Jadwiga Piłsudska-Jaraczewska (28 February 1920 – 16 November 2014) was a Polish aviator and architect remembered for her wartime service and postwar professional career. Born into an influential Polish family, she combined a life shaped by the upheavals of 20th-century Europe with a steady commitment to skilled work and public memory.
Early life and family
Jadwiga was born in Warsaw, one of two daughters of Marshal and Naczelnik Józef Piłsudski. Her upbringing placed her within the interwar Polish elite and exposed her to public duties and national affairs. Those family connections informed her sense of responsibility, but her later choices—aviation and architecture—also reflected personal interests in technology, design and service.
Wartime service
During the Second World War Jadwiga served with the Air Transport Auxiliary (ATA), an organization that employed civilian pilots—men and women—to ferry military aircraft, deliver planes between factories and airfields, and free combat pilots for front-line duty. Her role in the ATA places her among the many women aviators whose work was essential to Allied air operations and whose contributions challenged traditional gender roles in aviation.

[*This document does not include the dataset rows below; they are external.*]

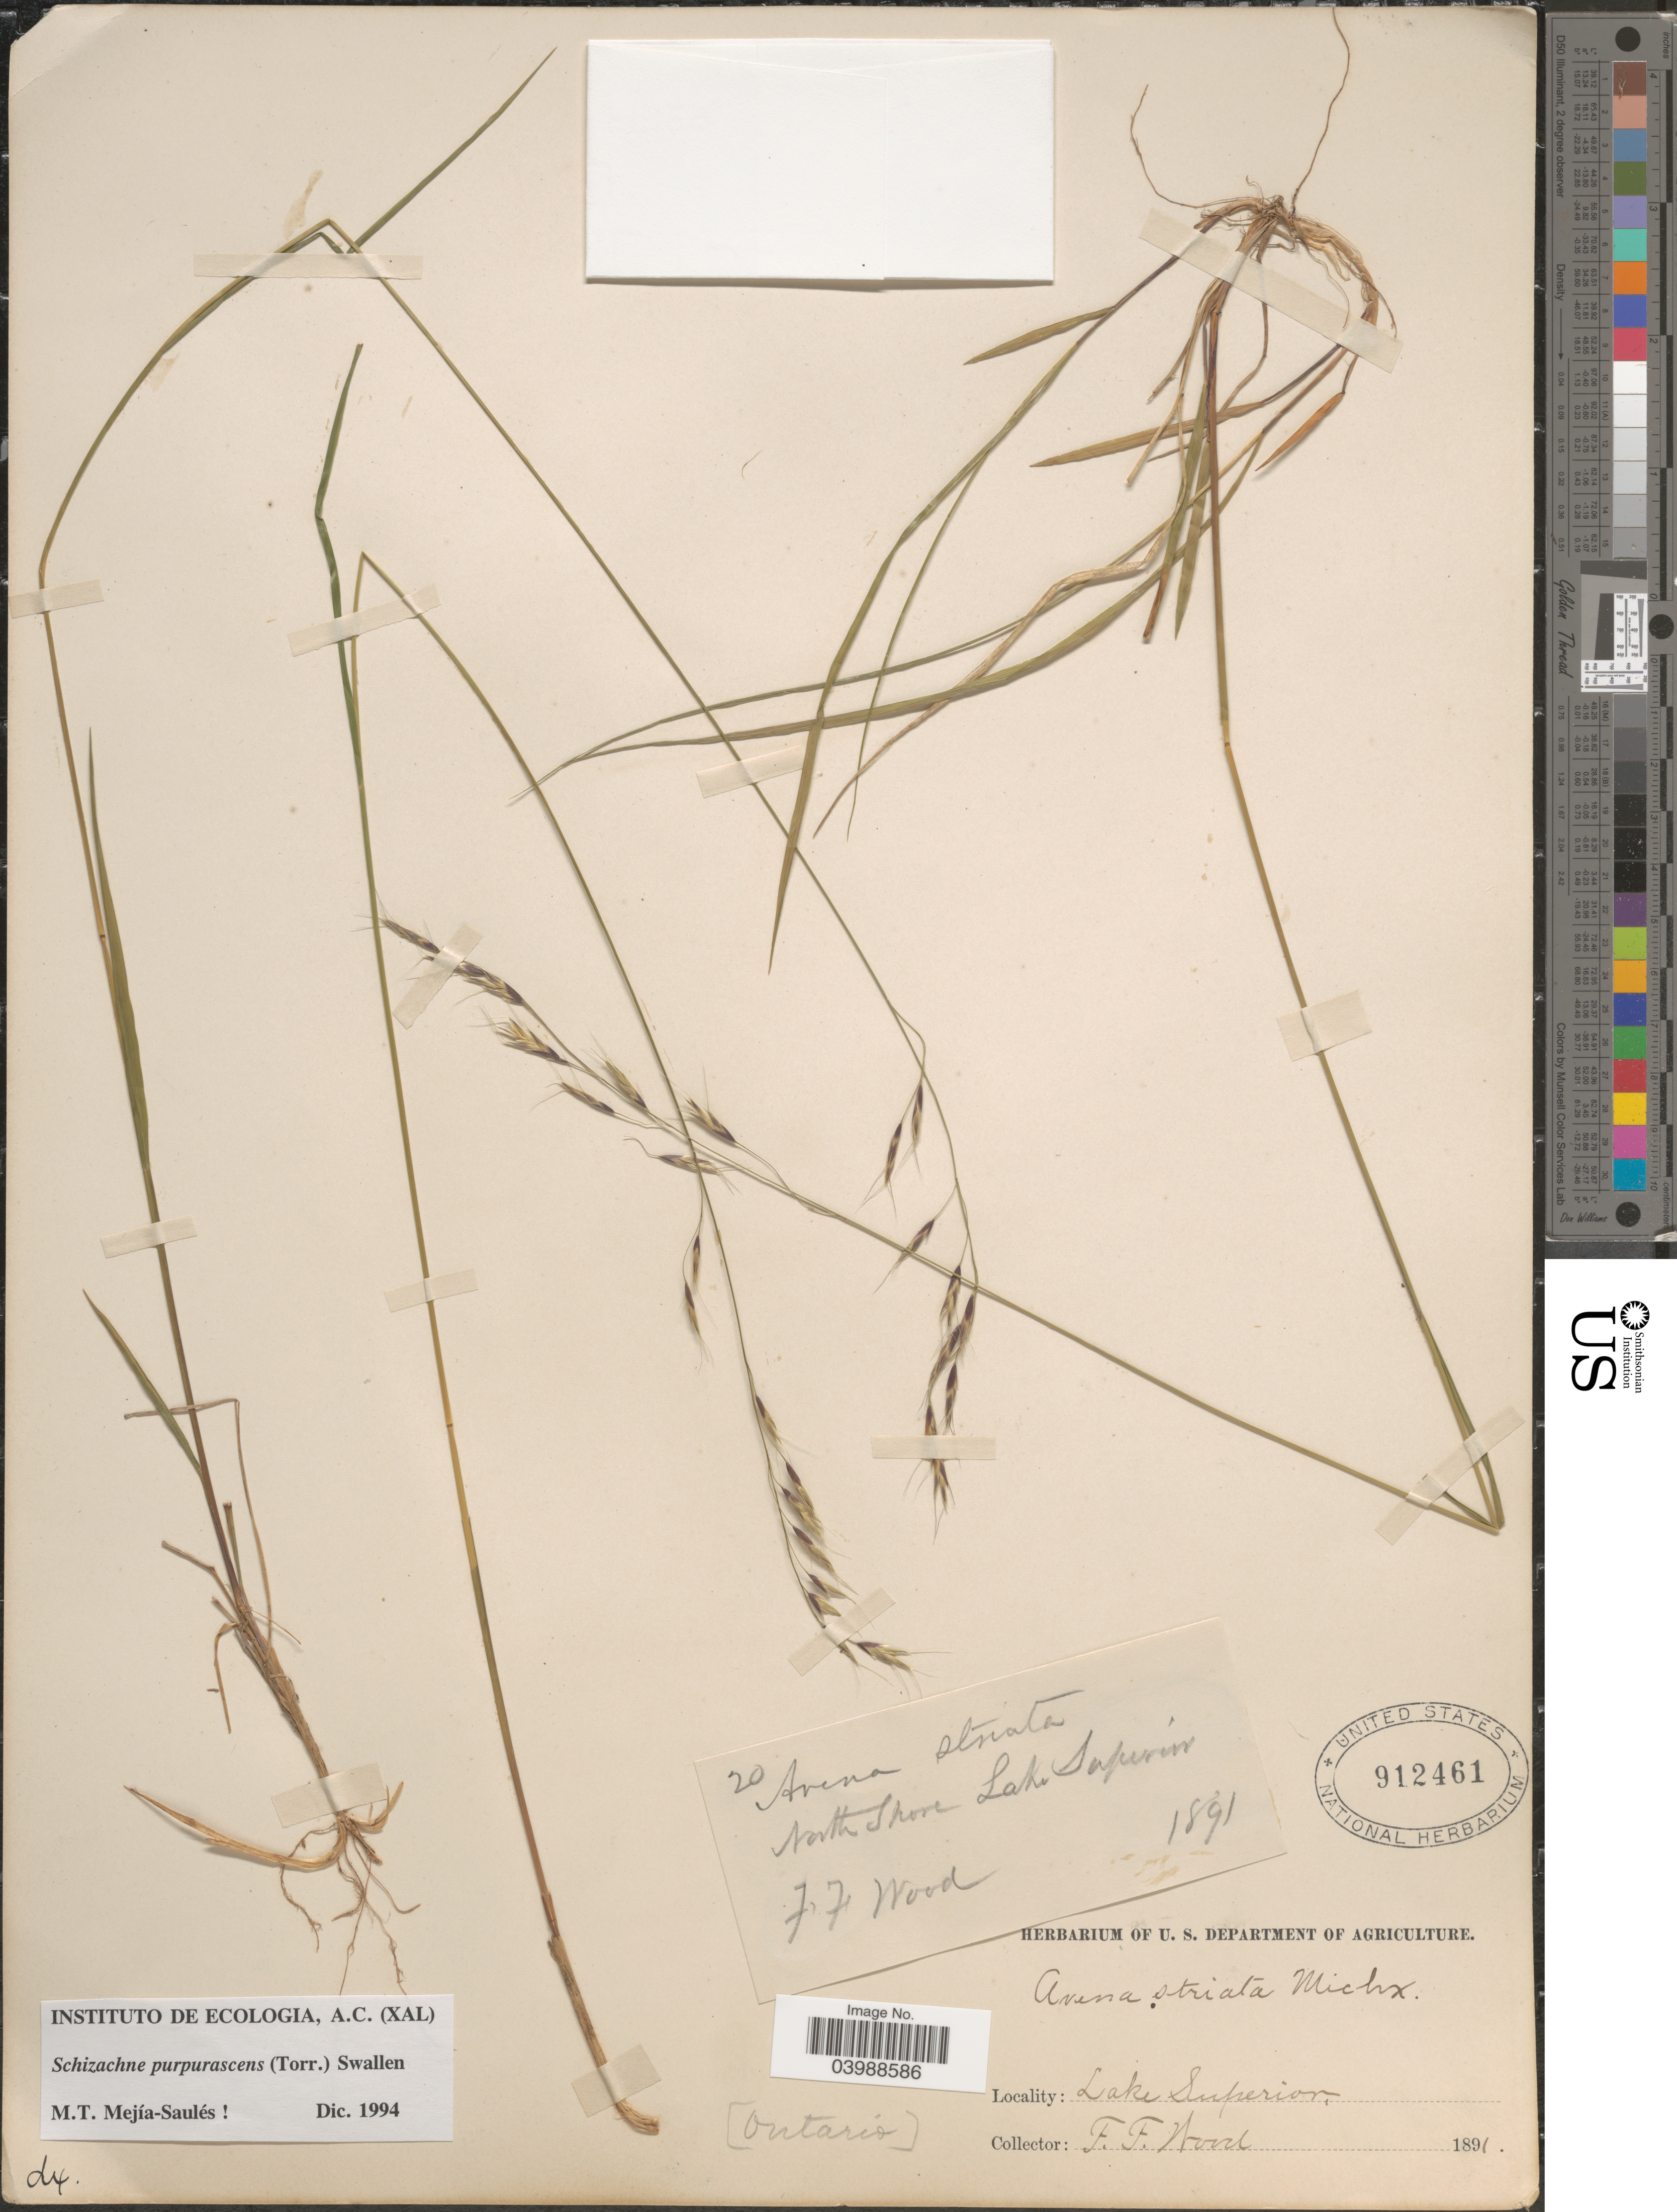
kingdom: Plantae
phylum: Tracheophyta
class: Liliopsida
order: Poales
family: Poaceae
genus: Schizachne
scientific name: Schizachne purpurascens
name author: (Torr.) Swallen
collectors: F. Wood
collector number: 20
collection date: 1891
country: Canada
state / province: Ontario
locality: North Shore Lake Superior.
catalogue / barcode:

Career and professional work
After the war she pursued training and a career in architecture. Described in contemporary accounts as an architect by profession, she worked on design and planning tasks and maintained an interest in cultural and historical matters connected to Poland and the Polish community abroad. Her dual identity as a trained pilot and a practicing architect made her life an example of the varied paths taken by Poles displaced or dispersed by the war.
Recognition, legacy and context
Jadwiga is often noted in histories of Polish public figures both for her family background and her own accomplishments. As a member of a prominent political family and as a woman who served in a technical wartime role, her story is used to illustrate broader themes: the participation of Polish émigrés in the Allied cause, the role of women in wartime aviation, and the postwar careers of displaced professionals.
- Family: Daughter of Józef Piłsudski, a key figure in modern Polish history.
- Aviation: Served in the Air Transport Auxiliary, helping to ferry military aircraft.
- Profession: Later worked as an architect, combining technical skill and design.
Jadwiga Piłsudska died on 16 November 2014 in Warsaw at the age of 94. Her life is commemorated in accounts that balance her family’s political prominence with her individual service and professional achievements.